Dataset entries
++++++++++

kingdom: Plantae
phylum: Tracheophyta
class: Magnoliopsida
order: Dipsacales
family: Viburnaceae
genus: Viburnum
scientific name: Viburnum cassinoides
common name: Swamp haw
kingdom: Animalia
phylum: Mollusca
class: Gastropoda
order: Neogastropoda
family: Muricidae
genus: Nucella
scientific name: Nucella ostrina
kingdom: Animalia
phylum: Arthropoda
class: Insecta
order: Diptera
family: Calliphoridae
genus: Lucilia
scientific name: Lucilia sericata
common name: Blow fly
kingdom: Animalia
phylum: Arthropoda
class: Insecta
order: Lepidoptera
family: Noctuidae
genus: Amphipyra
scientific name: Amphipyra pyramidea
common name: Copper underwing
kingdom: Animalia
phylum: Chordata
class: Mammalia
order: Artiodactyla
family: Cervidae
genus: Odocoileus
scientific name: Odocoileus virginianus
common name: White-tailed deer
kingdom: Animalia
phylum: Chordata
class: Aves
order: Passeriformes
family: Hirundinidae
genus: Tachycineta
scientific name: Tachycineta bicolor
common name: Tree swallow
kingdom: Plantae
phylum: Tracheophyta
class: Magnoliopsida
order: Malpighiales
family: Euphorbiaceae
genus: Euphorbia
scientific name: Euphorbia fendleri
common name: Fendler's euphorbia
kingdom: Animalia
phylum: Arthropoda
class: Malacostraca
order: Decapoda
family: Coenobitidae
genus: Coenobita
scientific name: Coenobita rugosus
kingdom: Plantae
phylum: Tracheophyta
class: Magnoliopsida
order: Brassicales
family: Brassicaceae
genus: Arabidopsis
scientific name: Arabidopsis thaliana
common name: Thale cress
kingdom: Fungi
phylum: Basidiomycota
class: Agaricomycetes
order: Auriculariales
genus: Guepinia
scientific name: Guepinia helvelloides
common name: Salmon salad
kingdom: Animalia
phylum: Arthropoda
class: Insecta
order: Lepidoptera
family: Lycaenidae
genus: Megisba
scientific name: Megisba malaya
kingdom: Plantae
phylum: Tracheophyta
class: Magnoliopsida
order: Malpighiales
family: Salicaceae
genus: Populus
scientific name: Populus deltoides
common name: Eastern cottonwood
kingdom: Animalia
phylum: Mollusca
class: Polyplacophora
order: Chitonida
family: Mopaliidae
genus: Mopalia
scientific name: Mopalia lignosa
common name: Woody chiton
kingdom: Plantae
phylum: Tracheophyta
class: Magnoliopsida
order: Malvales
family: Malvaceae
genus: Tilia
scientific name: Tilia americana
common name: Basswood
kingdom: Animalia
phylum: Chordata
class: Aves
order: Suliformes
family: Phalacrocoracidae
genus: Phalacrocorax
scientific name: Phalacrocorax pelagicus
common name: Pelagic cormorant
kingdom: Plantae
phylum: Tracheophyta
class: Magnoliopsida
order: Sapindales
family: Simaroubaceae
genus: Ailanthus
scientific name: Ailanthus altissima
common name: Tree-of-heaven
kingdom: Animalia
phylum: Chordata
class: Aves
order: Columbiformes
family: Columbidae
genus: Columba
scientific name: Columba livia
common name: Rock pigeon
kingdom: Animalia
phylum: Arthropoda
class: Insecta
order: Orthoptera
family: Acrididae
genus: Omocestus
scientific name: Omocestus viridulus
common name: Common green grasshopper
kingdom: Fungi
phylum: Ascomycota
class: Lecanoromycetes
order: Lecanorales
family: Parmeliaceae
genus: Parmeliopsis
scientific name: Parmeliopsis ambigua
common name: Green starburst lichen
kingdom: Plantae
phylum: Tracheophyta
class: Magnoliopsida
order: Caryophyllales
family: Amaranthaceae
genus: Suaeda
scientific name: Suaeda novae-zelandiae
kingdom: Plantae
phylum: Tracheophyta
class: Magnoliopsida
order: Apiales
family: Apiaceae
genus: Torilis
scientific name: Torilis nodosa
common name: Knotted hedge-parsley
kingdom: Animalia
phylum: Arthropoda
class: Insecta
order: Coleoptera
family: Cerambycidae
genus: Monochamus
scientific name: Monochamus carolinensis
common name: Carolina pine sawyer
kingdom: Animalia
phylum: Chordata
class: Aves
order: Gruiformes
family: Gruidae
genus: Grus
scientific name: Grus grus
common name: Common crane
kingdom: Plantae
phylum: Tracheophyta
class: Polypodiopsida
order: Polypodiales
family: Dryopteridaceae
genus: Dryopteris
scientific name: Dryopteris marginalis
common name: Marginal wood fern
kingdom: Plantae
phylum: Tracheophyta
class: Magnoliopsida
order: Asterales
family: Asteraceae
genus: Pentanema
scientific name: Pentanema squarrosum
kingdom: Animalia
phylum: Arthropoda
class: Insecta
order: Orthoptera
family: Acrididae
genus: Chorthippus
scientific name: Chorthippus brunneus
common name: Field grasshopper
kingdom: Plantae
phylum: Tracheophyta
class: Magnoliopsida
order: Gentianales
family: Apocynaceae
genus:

++++++++++

_THE PROBLEM_
Please convert the lines of all the items above into one numbered list, leaving out any blank lines.

_RESULT OF THE EXERCISE_
1. kingdom: Plantae
2. phylum: Tracheophyta
3. class: Magnoliopsida
4. order: Dipsacales
5. family: Viburnaceae
6. genus: Viburnum
7. scientific name: Viburnum cassinoides
8. common name: Swamp haw
9. kingdom: Animalia
10. phylum: Mollusca
11. class: Gastropoda
12. order: Neogastropoda
13. family: Muricidae
14. genus: Nucella
15. scientific name: Nucella ostrina
16. kingdom: Animalia
17. phylum: Arthropoda
18. class: Insecta
19. order: Diptera
20. family: Calliphoridae
21. genus: Lucilia
22. scientific name: Lucilia sericata
23. common name: Blow fly
24. kingdom: Animalia
25. phylum: Arthropoda
26. class: Insecta
27. order: Lepidoptera
28. family: Noctuidae
29. genus: Amphipyra
30. scientific name: Amphipyra pyramidea
31. common name: Copper underwing
32. kingdom: Animalia
33. phylum: Chordata
34. class: Mammalia
35. order: Artiodactyla
36. family: Cervidae
37. genus: Odocoileus
38. scientific name: Odocoileus virginianus
39. common name: White-tailed deer
40. kingdom: Animalia
41. phylum: Chordata
42. class: Aves
43. order: Passeriformes
44. family: Hirundinidae
45. genus: Tachycineta
46. scientific name: Tachycineta bicolor
47. common name: Tree swallow
48. kingdom: Plantae
49. phylum: Tracheophyta
50. class: Magnoliopsida
51. order: Malpighiales
52. family: Euphorbiaceae
53. genus: Euphorbia
54. scientific name: Euphorbia fendleri
55. common name: Fendler's euphorbia
56. kingdom: Animalia
57. phylum: Arthropoda
58. class: Malacostraca
59. order: Decapoda
60. family: Coenobitidae
61. genus: Coenobita
62. scientific name: Coenobita rugosus
63. kingdom: Plantae
64. phylum: Tracheophyta
65. class: Magnoliopsida
66. order: Brassicales
67. family: Brassicaceae
68. genus: Arabidopsis
69. scientific name: Arabidopsis thaliana
70. common name: Thale cress
71. kingdom: Fungi
72. phylum: Basidiomycota
73. class: Agaricomycetes
74. order: Auriculariales
75. genus: Guepinia
76. scientific name: Guepinia helvelloides
77. common name: Salmon salad
78. kingdom: Animalia
79. phylum: Arthropoda
80. class: Insecta
81. order: Lepidoptera
82. family: Lycaenidae
83. genus: Megisba
84. scientific name: Megisba malaya
85. kingdom: Plantae
86. phylum: Tracheophyta
87. class: Magnoliopsida
88. order: Malpighiales
89. family: Salicaceae
90. genus: Populus
91. scientific name: Populus deltoides
92. common name: Eastern cottonwood
93. kingdom: Animalia
94. phylum: Mollusca
95. class: Polyplacophora
96. order: Chitonida
97. family: Mopaliidae
98. genus: Mopalia
99. scientific name: Mopalia lignosa
100. common name: Woody chiton
101. kingdom: Plantae
102. phylum: Tracheophyta
103. class: Magnoliopsida
104. order: Malvales
105. family: Malvaceae
106. genus: Tilia
107. scientific name: Tilia americana
108. common name: Basswood
109. kingdom: Animalia
110. phylum: Chordata
111. class: Aves
112. order: Suliformes
113. family: Phalacrocoracidae
114. genus: Phalacrocorax
115. scientific name: Phalacrocorax pelagicus
116. common name: Pelagic cormorant
117. kingdom: Plantae
118. phylum: Tracheophyta
119. class: Magnoliopsida
120. order: Sapindales
121. family: Simaroubaceae
122. genus: Ailanthus
123. scientific name: Ailanthus altissima
124. common name: Tree-of-heaven
125. kingdom: Animalia
126. phylum: Chordata
127. class: Aves
128. order: Columbiformes
129. family: Columbidae
130. genus: Columba
131. scientific name: Columba livia
132. common name: Rock pigeon
133. kingdom: Animalia
134. phylum: Arthropoda
135. class: Insecta
136. order: Orthoptera
137. family: Acrididae
138. genus: Omocestus
139. scientific name: Omocestus viridulus
140. common name: Common green grasshopper
141. kingdom: Fungi
142. phylum: Ascomycota
143. class: Lecanoromycetes
144. order: Lecanorales
145. family: Parmeliaceae
146. genus: Parmeliopsis
147. scientific name: Parmeliopsis ambigua
148. common name: Green starburst lichen
149. kingdom: Plantae
150. phylum: Tracheophyta
151. class: Magnoliopsida
152. order: Caryophyllales
153. family: Amaranthaceae
154. genus: Suaeda
155. scientific name: Suaeda novae-zelandiae
156. kingdom: Plantae
157. phylum: Tracheophyta
158. class: Magnoliopsida
159. order: Apiales
160. family: Apiaceae
161. genus: Torilis
162. scientific name: Torilis nodosa
163. common name: Knotted hedge-parsley
164. kingdom: Animalia
165. phylum: Arthropoda
166. class: Insecta
167. order: Coleoptera
168. family: Cerambycidae
169. genus: Monochamus
170. scientific name: Monochamus carolinensis
171. common name: Carolina pine sawyer
172. kingdom: Animalia
173. phylum: Chordata
174. class: Aves
175. order: Gruiformes
176. family: Gruidae
177. genus: Grus
178. scientific name: Grus grus
179. common name: Common crane
180. kingdom: Plantae
181. phylum: Tracheophyta
182. class: Polypodiopsida
183. order: Polypodiales
184. family: Dryopteridaceae
185. genus: Dryopteris
186. scientific name: Dryopteris marginalis
187. common name: Marginal wood fern
188. kingdom: Plantae
189. phylum: Tracheophyta
190. class: Magnoliopsida
191. order: Asterales
192. family: Asteraceae
193. genus: Pentanema
194. scientific name: Pentanema squarrosum
195. kingdom: Animalia
196. phylum: Arthropoda
197. class: Insecta
198. order: Orthoptera
199. family: Acrididae
200. genus: Chorthippus
201. scientific name: Chorthippus brunneus
202. common name: Field grasshopper
203. kingdom: Plantae
204. phylum: Tracheophyta
205. class: Magnoliopsida
206. order: Gentianales
207. family: Apocynaceae
208. genus:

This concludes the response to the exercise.